• [Exercise requirements]
(A) In the Pan American Games article, rewrite the passage from "2015 marks the" up to and including "400 meters hurdles.", changing "Buenos Aires" to "Mexico City".
(B) Answer these questions using the article on Colombia at the Pan American Games:
(i) How many medals does Colombia hope to win at the Toronto Pan American Games?
(ii) In which country was Jaime Aparicio born?
(iii) In what event did Jaime Aparicio win Colombia's first medal?
(C) Extend the article on Colombia's history at the Pan American Games, continuing past its final sentence.

• [Study text]
========================================================================

Colombia’s Best Moments in the History of Pan American Games

Posted by Sara Bello on June 19, 2015

Saying Colombia rings a bell in every corner of Earth and the country is not only related to coffee plantations, but with sports. This reality was not always been like that and this time round PanamericanWorld gives you the history of the country that hopes to win 100 medals in Toronto  Pan American Games.

2015 marks the 64th anniversary of the first edition of these Games, held in Buenos Aires, the capital city of tango. Colombia got off on its right foot and won one gold medal, in fact it was the country’s only medal in the 1951 edition. Jaime Aparicio, who was born in Peru but lived in the “tricolor” country since he was three months old, kissed the first medal in 400 meters hurdles.

========================================================================

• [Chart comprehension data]
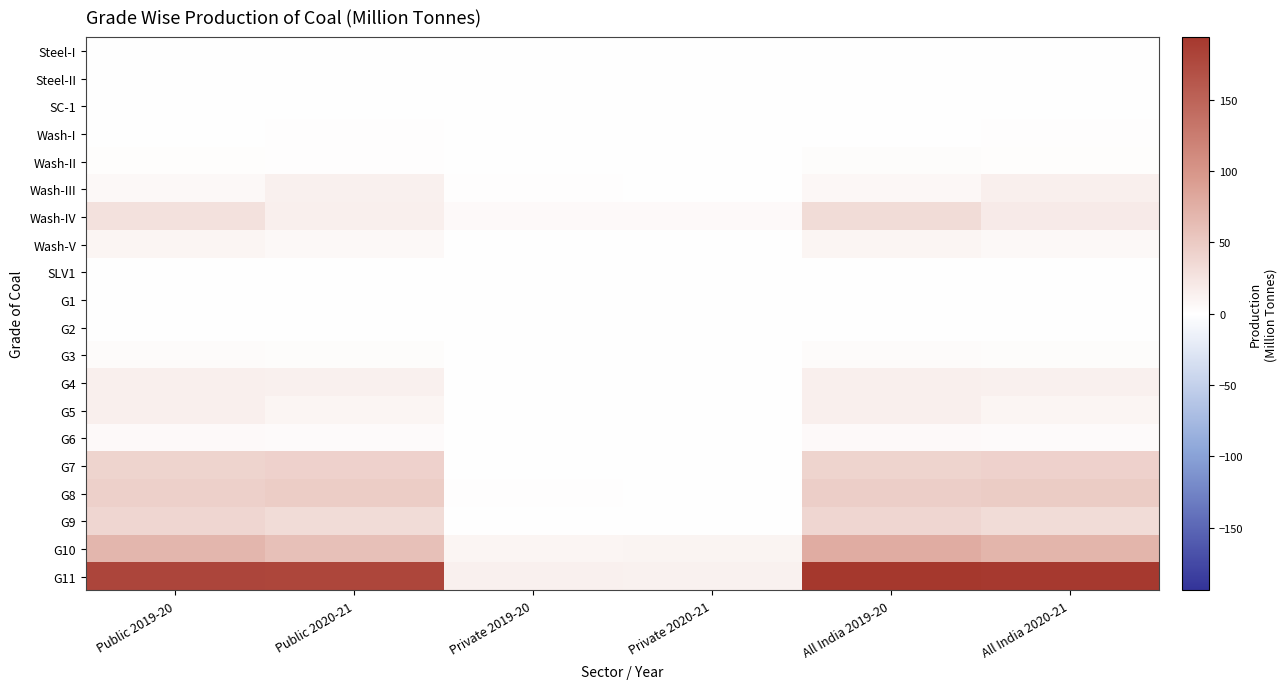

Reading right to left, transcribe all the data shown in this chart.

Steel-I: All India 2020-21=0.0	All India 2019-20=0.0	Private 2020-21=0.0	Private 2019-20=0.0	Public 2020-21=0.0	Public 2019-20=0.0
Steel-II: All India 2020-21=0.0	All India 2019-20=0.1	Private 2020-21=0.0	Private 2019-20=0.0	Public 2020-21=0.0	Public 2019-20=0.1
SC-1: All India 2020-21=0.4	All India 2019-20=0.2	Private 2020-21=0.0	Private 2019-20=0.0	Public 2020-21=0.4	Public 2019-20=0.2
Wash-I: All India 2020-21=1.4	All India 2019-20=0.1	Private 2020-21=0.0	Private 2019-20=0.1	Public 2020-21=1.4	Public 2019-20=0.0
Wash-II: All India 2020-21=2.0	All India 2019-20=2.3	Private 2020-21=0.6	Private 2019-20=0.4	Public 2020-21=1.4	Public 2019-20=1.9
Wash-III: All India 2020-21=14.6	All India 2019-20=7.4	Private 2020-21=0.4	Private 2019-20=0.9	Public 2020-21=14.2	Public 2019-20=6.5
Wash-IV: All India 2020-21=19.6	All India 2019-20=33.1	Private 2020-21=4.8	Private 2019-20=4.8	Public 2020-21=14.8	Public 2019-20=28.3
Wash-V: All India 2020-21=6.7	All India 2019-20=9.6	Private 2020-21=0.0	Private 2019-20=0.0	Public 2020-21=6.7	Public 2019-20=9.6
SLV1: All India 2020-21=0.0	All India 2019-20=0.0	Private 2020-21=0.0	Private 2019-20=0.0	Public 2020-21=0.0	Public 2019-20=0.0
G1: All India 2020-21=0.0	All India 2019-20=0.0	Private 2020-21=0.0	Private 2019-20=0.0	Public 2020-21=0.0	Public 2019-20=0.0
G2: All India 2020-21=0.0	All India 2019-20=0.3	Private 2020-21=0.0	Private 2019-20=0.0	Public 2020-21=0.0	Public 2019-20=0.3
G3: All India 2020-21=2.8	All India 2019-20=3.2	Private 2020-21=0.0	Private 2019-20=0.0	Public 2020-21=2.8	Public 2019-20=3.2
G4: All India 2020-21=14.2	All India 2019-20=14.5	Private 2020-21=0.0	Private 2019-20=0.0	Public 2020-21=14.2	Public 2019-20=14.5
G5: All India 2020-21=9.8	All India 2019-20=14.6	Private 2020-21=0.0	Private 2019-20=0.0	Public 2020-21=9.8	Public 2019-20=14.6
G6: All India 2020-21=4.3	All India 2019-20=4.6	Private 2020-21=0.0	Private 2019-20=0.1	Public 2020-21=4.3	Public 2019-20=4.5
G7: All India 2020-21=42.7	All India 2019-20=40.9	Private 2020-21=0.0	Private 2019-20=0.2	Public 2020-21=42.7	Public 2019-20=40.7
G8: All India 2020-21=47.9	All India 2019-20=45.5	Private 2020-21=0.4	Private 2019-20=1.4	Public 2020-21=47.5	Public 2019-20=44.1
G9: All India 2020-21=32.7	All India 2019-20=37.9	Private 2020-21=0.0	Private 2019-20=0.0	Public 2020-21=32.7	Public 2019-20=37.9
G10: All India 2020-21=69.9	All India 2019-20=78.1	Private 2020-21=10.3	Private 2019-20=9.7	Public 2020-21=59.6	Public 2019-20=68.4
G11: All India 2020-21=192.0	All India 2019-20=193.9	Private 2020-21=13.3	Private 2019-20=14.2	Public 2020-21=178.9	Public 2019-20=179.7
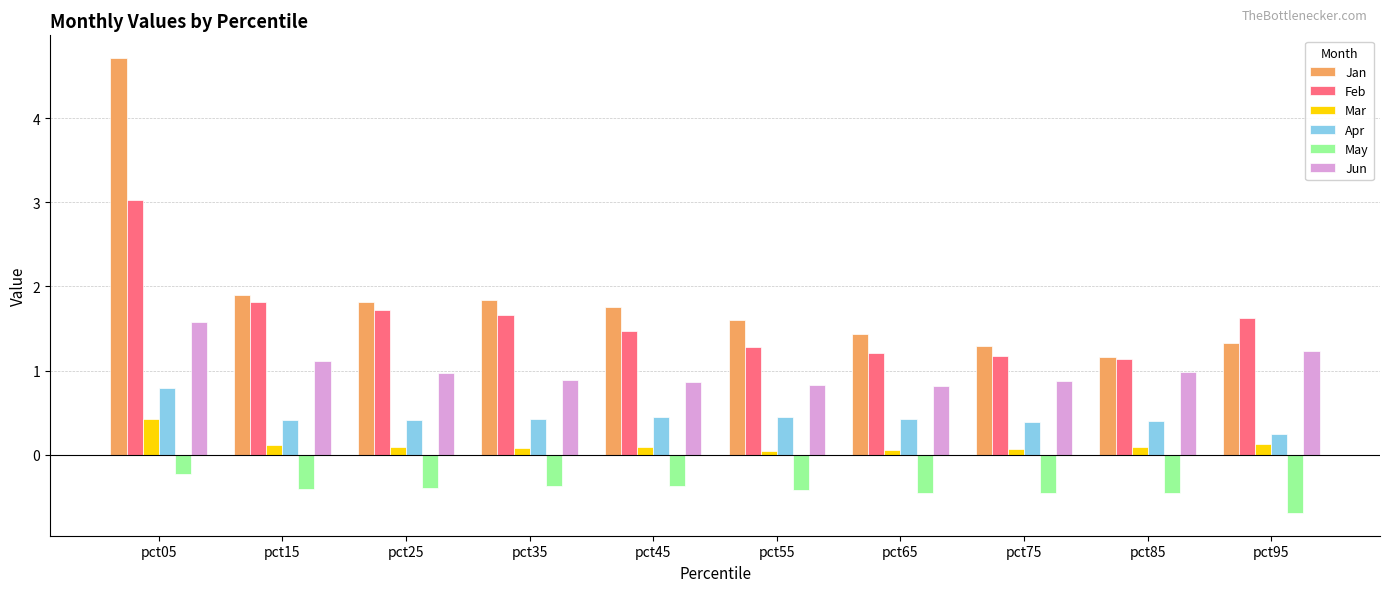

What is the maximum value shown in the chart?

4.7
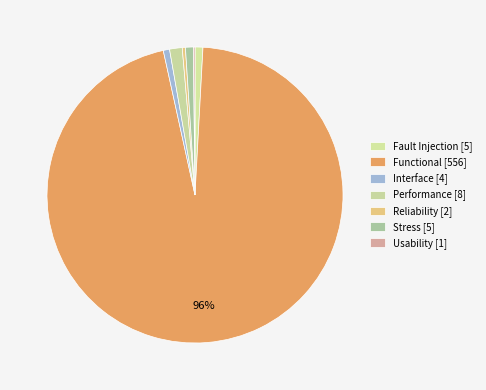

To the nearest percent, what is the difference between the largest and smallest slice percentages?

96%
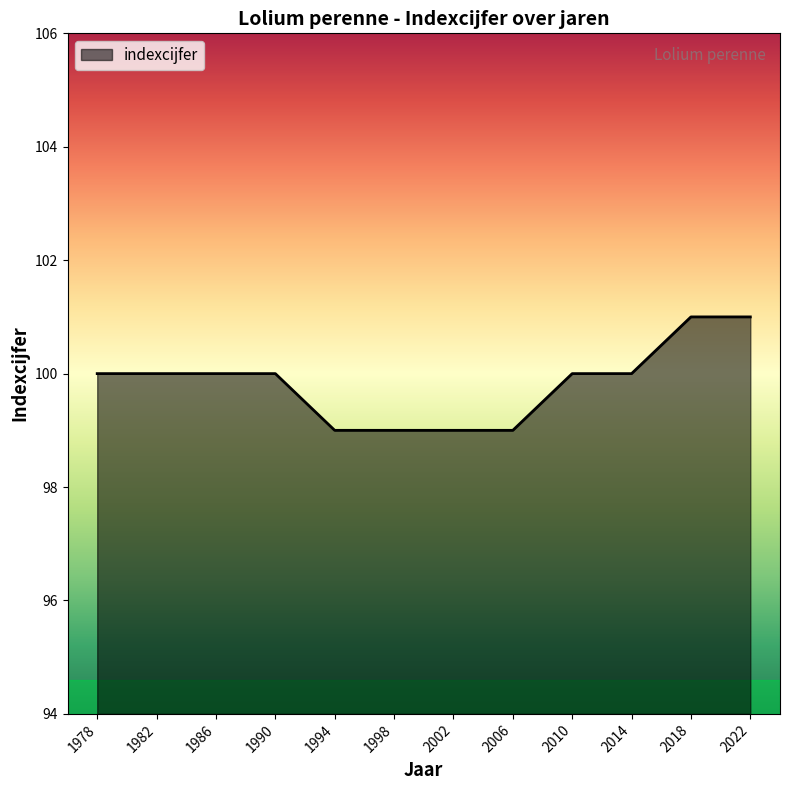

What is the minimum value shown in the chart?

99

========================================================================

• [Answers to the tasks]
(A)
2015 marks the 64th anniversary of the first edition of these Games, held in Mexico City, the capital city of tango. Colombia got off on its right foot and won one gold medal, in fact it was the country’s only medal in the 1951 edition. Jaime Aparicio, who was born in Peru but lived in the “tricolor” country since he was three months old, kissed the first medal in 400 meters hurdles.

(B)
(i) 100 medals
(ii) Peru
(iii) The 400 meters hurdles

(C)
Aparicio opened the difficult way to be followed by this country, which has evolved in terms of sports. It wasn’t easy, there were such moments of frustration as the two subsequent editions of the Pan American Games, where Colombia came back empty-handed. The coffee-growing country didn’t win a single medal in Chicago or Sao Paulo.

As far as the Pan American Games of 1967, Colombia had only obtained seven medals in the four previous editions. But it was precisely in Canada where the country went beyond that limit and left it behind in Winnipeg 1991, when it got one gold medal, two silvers and five bronzes.

Although “no one is a prophet in his own land”, in Cali, the only Games hosted by the country of salsa, Colombian athletes tripled the number of medals, totaling 28, one of the most representative results in twenty years. In 1991 Colombia held 41 medals in Havana, thus showing its sports growth.

Since that edition of the Pan American Games everything changed for the country of cyclists, athletes, skaters, swimmers... Following the example of soccer, that golden generation of the 1990s headed by Pibe Valderrama, other sports and Colombian athletes took the path of success. Everything was different for Colombian sport.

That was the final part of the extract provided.